Provided records section start

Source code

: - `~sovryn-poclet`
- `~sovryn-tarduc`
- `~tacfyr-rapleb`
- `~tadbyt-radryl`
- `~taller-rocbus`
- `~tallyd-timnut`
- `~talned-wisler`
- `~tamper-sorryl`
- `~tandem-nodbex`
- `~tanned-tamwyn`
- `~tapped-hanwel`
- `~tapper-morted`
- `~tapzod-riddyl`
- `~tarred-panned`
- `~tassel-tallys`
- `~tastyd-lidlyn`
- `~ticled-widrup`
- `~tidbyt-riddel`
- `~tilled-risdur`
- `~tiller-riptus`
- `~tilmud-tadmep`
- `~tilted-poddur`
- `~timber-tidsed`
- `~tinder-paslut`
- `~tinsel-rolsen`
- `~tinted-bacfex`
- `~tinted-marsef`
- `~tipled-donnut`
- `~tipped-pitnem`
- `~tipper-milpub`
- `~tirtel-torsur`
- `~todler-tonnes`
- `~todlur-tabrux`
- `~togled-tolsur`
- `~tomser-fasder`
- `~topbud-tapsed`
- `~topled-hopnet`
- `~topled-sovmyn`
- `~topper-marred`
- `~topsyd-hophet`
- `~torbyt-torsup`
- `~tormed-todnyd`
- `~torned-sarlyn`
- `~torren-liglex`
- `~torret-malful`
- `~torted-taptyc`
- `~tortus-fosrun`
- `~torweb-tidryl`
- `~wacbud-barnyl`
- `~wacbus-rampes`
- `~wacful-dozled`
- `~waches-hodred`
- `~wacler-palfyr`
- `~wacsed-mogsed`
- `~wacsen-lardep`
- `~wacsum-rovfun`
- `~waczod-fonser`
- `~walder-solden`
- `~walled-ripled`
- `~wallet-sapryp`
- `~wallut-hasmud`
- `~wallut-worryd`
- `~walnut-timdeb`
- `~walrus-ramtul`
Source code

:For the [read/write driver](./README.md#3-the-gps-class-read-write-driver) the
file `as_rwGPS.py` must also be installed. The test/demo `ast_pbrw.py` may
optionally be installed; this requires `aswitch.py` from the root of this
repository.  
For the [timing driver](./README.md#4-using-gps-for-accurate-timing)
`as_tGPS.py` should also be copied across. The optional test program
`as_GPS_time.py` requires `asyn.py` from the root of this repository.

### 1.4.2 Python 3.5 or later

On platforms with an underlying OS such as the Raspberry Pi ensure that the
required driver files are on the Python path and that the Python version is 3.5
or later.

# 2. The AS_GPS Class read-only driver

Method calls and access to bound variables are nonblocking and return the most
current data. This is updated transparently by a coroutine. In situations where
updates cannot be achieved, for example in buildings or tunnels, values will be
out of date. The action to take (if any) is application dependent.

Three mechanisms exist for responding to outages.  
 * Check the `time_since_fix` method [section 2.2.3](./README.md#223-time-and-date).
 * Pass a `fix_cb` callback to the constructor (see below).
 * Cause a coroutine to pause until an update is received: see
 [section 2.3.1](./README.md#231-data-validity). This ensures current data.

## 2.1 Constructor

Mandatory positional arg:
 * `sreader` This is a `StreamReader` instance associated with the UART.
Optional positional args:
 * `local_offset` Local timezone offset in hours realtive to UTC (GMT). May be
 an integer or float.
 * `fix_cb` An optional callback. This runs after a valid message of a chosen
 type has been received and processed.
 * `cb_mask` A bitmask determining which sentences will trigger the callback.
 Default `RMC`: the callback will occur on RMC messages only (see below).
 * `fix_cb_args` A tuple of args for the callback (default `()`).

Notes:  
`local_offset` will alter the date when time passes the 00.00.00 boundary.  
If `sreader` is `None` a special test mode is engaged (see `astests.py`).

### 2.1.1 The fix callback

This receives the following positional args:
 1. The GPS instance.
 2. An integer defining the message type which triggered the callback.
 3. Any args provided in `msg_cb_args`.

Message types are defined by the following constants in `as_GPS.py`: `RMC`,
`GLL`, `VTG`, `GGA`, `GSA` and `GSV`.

Provided records section end
Provided records section start

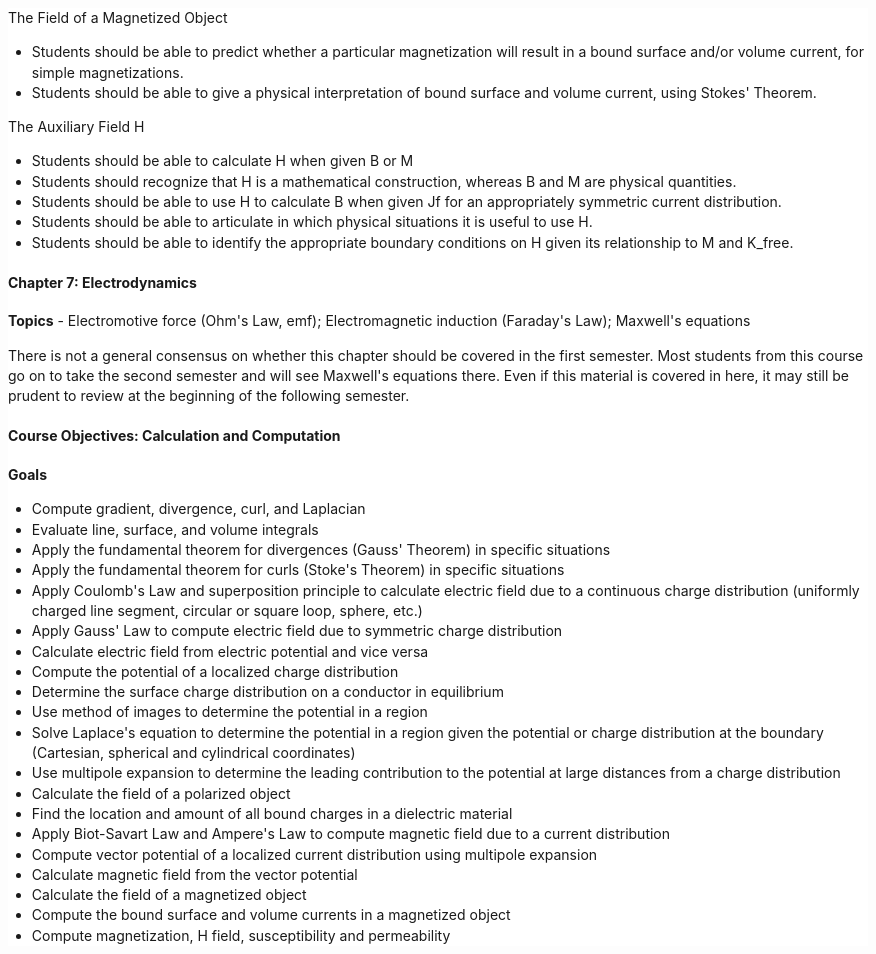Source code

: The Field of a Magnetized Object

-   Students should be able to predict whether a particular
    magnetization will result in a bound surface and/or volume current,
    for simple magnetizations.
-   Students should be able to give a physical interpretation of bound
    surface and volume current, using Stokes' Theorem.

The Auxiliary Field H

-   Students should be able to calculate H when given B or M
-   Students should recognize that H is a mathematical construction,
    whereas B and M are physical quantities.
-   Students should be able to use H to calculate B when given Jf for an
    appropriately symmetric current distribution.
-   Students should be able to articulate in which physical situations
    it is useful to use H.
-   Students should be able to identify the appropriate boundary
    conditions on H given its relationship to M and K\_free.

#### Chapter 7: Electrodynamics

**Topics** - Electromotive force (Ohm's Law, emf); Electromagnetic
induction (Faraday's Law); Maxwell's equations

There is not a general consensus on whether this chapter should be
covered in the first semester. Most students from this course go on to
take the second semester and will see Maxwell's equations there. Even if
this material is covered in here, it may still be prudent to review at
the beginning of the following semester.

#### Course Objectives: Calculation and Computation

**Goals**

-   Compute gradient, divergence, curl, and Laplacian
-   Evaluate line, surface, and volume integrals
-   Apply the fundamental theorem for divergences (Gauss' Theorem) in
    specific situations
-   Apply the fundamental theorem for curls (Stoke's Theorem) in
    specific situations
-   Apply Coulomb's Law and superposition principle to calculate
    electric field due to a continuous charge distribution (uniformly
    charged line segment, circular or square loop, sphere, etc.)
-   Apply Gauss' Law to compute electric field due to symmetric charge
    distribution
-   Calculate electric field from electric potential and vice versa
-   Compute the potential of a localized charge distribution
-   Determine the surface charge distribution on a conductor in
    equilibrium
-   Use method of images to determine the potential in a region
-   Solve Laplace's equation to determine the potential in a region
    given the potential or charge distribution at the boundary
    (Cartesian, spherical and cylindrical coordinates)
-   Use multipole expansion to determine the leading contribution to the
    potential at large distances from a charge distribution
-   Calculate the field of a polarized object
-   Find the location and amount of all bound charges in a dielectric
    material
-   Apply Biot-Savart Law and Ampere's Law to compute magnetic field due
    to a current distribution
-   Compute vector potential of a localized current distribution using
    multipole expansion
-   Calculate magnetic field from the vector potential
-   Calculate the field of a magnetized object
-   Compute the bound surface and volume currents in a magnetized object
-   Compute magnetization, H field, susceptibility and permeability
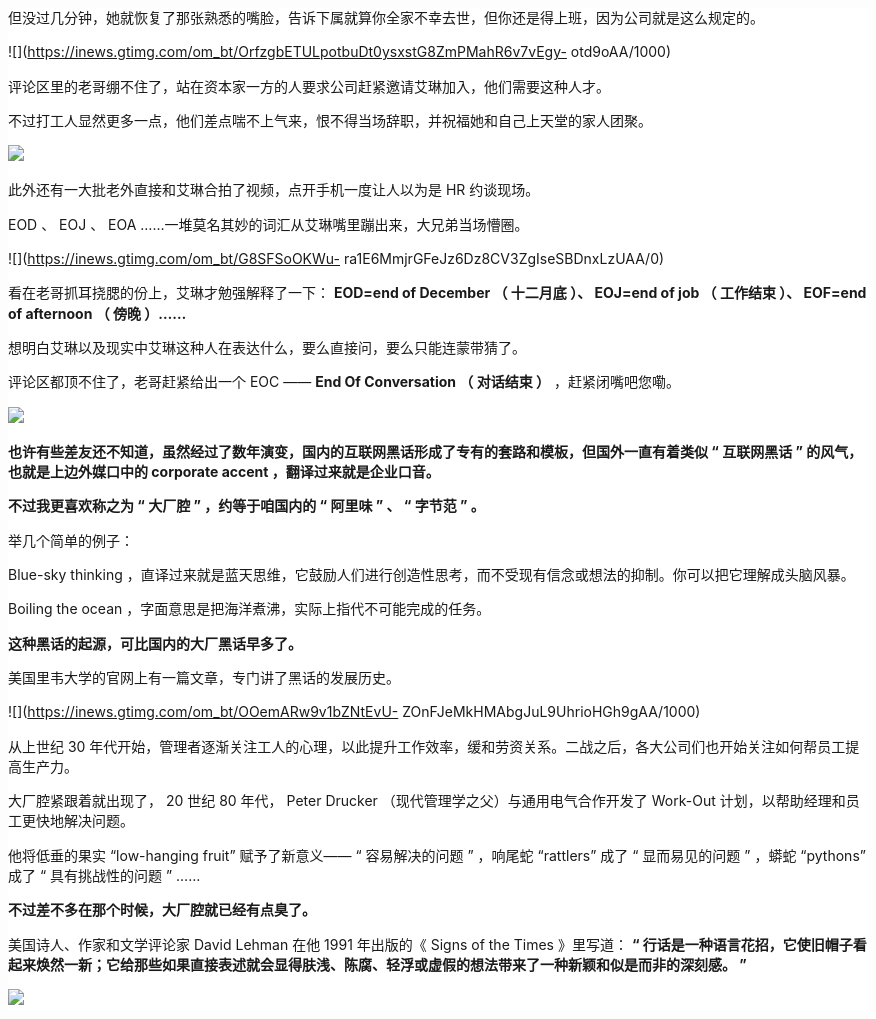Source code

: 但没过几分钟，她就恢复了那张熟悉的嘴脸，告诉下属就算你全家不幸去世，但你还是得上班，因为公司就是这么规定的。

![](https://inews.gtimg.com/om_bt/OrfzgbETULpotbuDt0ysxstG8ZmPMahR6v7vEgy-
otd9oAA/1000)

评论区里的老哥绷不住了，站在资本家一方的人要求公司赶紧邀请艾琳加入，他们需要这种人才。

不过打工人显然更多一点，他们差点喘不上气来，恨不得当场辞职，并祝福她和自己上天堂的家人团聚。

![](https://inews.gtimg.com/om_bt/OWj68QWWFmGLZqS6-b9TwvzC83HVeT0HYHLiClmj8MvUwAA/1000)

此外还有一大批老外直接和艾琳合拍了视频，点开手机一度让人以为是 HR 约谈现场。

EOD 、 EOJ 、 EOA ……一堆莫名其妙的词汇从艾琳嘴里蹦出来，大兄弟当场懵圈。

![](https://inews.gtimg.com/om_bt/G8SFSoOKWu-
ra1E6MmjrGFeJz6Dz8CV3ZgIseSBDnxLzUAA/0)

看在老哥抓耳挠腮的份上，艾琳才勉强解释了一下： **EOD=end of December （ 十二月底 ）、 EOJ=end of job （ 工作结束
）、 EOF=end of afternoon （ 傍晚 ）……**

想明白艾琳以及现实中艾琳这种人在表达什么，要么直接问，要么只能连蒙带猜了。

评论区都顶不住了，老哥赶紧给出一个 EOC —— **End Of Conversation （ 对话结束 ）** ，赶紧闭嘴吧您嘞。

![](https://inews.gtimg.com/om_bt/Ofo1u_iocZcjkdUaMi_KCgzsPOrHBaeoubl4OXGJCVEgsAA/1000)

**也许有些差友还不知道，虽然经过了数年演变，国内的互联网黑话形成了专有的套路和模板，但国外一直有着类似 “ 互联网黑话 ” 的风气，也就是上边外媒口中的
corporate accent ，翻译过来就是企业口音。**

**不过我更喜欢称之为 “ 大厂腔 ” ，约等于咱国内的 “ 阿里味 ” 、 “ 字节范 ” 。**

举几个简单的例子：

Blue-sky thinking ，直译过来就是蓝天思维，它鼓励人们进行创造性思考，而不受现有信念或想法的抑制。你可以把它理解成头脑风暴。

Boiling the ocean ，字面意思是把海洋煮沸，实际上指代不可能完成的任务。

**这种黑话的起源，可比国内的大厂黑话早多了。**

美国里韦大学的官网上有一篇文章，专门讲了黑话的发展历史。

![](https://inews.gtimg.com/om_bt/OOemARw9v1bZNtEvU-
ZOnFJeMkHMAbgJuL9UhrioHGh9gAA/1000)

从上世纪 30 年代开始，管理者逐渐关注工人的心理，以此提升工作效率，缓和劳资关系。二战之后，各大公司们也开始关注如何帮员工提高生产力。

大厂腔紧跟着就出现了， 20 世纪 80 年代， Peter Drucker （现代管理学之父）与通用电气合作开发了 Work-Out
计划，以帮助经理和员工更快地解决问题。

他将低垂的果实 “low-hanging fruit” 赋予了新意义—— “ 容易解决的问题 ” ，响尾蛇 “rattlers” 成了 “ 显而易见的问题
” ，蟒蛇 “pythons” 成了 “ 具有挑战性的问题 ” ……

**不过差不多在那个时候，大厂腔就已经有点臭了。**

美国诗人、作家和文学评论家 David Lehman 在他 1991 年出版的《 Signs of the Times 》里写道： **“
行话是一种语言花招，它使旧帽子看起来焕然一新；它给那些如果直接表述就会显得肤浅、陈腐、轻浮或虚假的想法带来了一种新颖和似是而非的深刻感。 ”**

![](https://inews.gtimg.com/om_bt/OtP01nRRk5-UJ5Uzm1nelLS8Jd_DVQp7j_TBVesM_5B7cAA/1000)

Provided records section end

#### [What you need to do]
Rewrite everything from the line containing "Method calls and" down to the line containing "updates cannot be", changing "coroutine" to "background task" and leaving the rest as it is.

#### [Result of this exercise]
Method calls and access to bound variables are nonblocking and return the most
current data. This is updated transparently by a background task. In situations where
updates cannot be achieved, for example in buildings or tunnels, values will be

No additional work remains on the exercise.